Five simple ways to optimise your diet | BBC Ideas

Five simple ways to optimise your diet | BBC Ideas

Brief Summary

This video from BBC Ideas offers five simple, trustworthy tips for healthy eating amidst the overwhelming amount of dietary advice available. It covers the importance of when you eat certain foods, the impact of food processing, the significance of the gut microbiome, and the emerging field of personalised nutrition, while reinforcing the importance of eating whole, unprocessed foods and a diverse diet.

  • Eating treats after meals helps control glucose spikes.
  • Prioritise whole, unprocessed foods to maximise the thermic effect of food.
  • Cultivate a healthy gut microbiome by eating a wide variety of foods.
  • Limit ultra-processed foods by checking for unfamiliar ingredients.
  • While personalised nutrition is promising, core dietary advice still applies to everyone.

Tip 1: The Order You Eat Matters

Eating a treat like chocolate cake after a meal is better than eating it on its own because it helps control glucose spikes. When you consume carbohydrates or sweet foods, your blood glucose levels rise. A rapid and sharp increase is followed by a crash, leading to tiredness, irritability, and renewed hunger. To manage these spikes, you can exercise after eating or consume foods high in fibre, such as vegetables or porridge oats. The order in which you eat your food also plays a role; eating fats, proteins, or vegetables before carb-heavy foods like white rice or pasta can flatten the glucose curve because having something in your stomach first slows down how quickly the carbohydrates reach the small intestine for digestion.

Tip 2: Not All Calories Are Equal

Counting calories is difficult and often inaccurate, with most people underestimating their calorie intake by about 25%. More importantly, not all calories behave the same way inside your body. Foods in their natural state, such as nuts, fruit, vegetables, and fish, require more energy to digest due to the thermic effect of food. This means that high-calorie foods like nuts can still be a healthy choice because the body uses a significant amount of energy to digest them.

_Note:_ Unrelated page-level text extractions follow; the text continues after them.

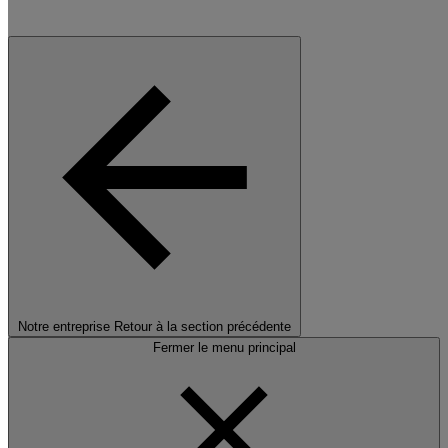
Notre entreprise
Retour à la section précédente
Fermer le menu principal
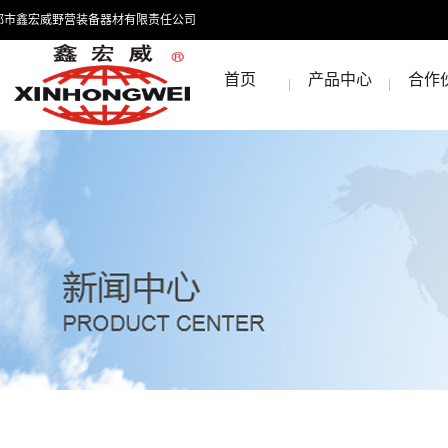
都市鑫宏威野营装备器材有限责任公司
首页
产品中心
合作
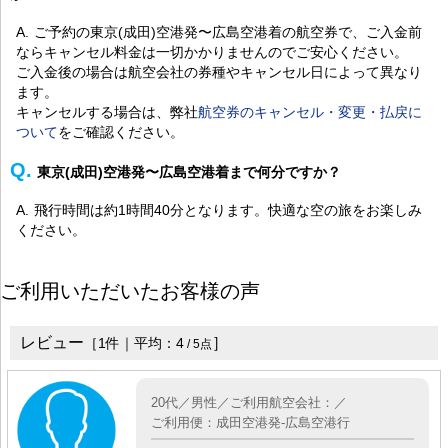
ご予約の東京(成田)空港発〜広島空港着の航空券で、ご入金前
ならキャンセル料金は一切かかりませんのでご安心ください。
ご入金後の場合は航空会社の券種やキャンセル日によって異なり
ます。
キャンセルする場合は、弊社
航空券のキャンセル・変更・払戻に
ついて
をご確認ください。
東京(成田)空港発〜広島空港着まで何分ですか？
飛行時間は約1時間40分となります。快適な空の旅をお楽しみ
ください。
ご利用いただいたお客様の声
レビュー
］
［
1
件｜平均：
4
/
5
点
20代／男性／ご利用航空会社：／
ご利用便：成田空港発-広島空港行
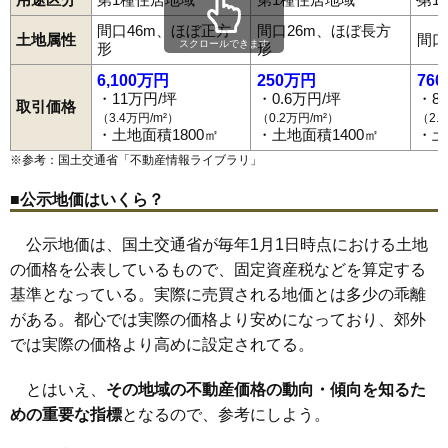
毛賀
小伝馬町
座光寺
嶋
下殿岡
下久堅
正永町
砂払町
大門町
天竜峡駅
川路駅
時又駅
駄科駅
毛賀駅
伊那八幡駅
下山村駅
高羽町
滝の沢
竹佐
駄科
龍江
立石
知久町
東栄町
通り町
時又
間口46m、ほぼ正方
間口26m、ほぼ長方
鼎駅
切石駅
飯田駅
桜町駅
伊那上郷駅
元善光寺駅
土地属性
間口
長野原
中村
白山町
白山通り
箱川
羽場
羽場町
本町
松尾
スクロールできます
形
形
松尾水城
松尾明
松川町
丸山町
水の手町
三日市場
箕瀬町
宮ノ上
宮の前
山本
八幡町
6,100万円
250万円
76
・11万円/坪
・0.6万円/坪
・8
取引価格
（3.4万円/m²）
（0.2万円/m²）
（2.
・土地面積1800㎡
・土地面積1400㎡
・土
※参考：国土交通省「
不動産情報ライブラリ
」
■公示地価はいくら？
公示地価は、国土交通省が毎年1月1日時点における土地
の価格を公表しているもので、固定資産税などを算定する
基準となっている。実際に売買される地価とは多少の乖離
がある。都心では実際の価格より安めになっており、郊外
では実際の価格より高めに設定されてる。
とはいえ、
その地域の不動産価格の動向・傾向を知るた
めの重要な指標
となるので、参考にしよう。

Tip 3: Look After Your Gut

The gut microbiome, a vast ecosystem in the digestive tract containing trillions of bacteria, fungi, viruses, and cells, can weigh up to 2 kilos and has a profound impact on physical and potentially mental health. To maintain a healthy microbiome, it's important to eat a wide range of different foods. Seeds, fruits, vegetables, the yoghurt drink kefir, and other fermented foods are particularly beneficial for gut health.

Tip 4: Avoid Ultra-Processed Foods

In the UK, 57% of calories consumed come from ultra-processed foods (UPF), and this figure is even higher for children. UPFs include pizza, ready meals, and biscuits, as well as seemingly healthy options like most supermarket breads, many breakfast cereals, and milk and meat substitutes. Since UPFs are not labelled, a good rule of thumb is to look for ingredients you don't recognise, such as emulsifiers, sweeteners, colourings, and preservatives.

Tip 5: Personalised Nutrition

Personalised nutrition is an emerging approach where food choices are tailored to individual needs. Research has shown that blood glucose levels can vary widely among individuals after eating the same food, potentially due to differences in their gut microbiomes. While the idea is to tailor food choices to the specific needs of individual bodies, nutritionists emphasise that core messages still apply across the board. For a healthy diet, aim for foods close to their natural state, such as an orange instead of orange juice, brown rice instead of white rice, and dark chocolate instead of milk chocolate. Aim for a wide variety of foods and try to avoid eating too many ingredients you don't recognise.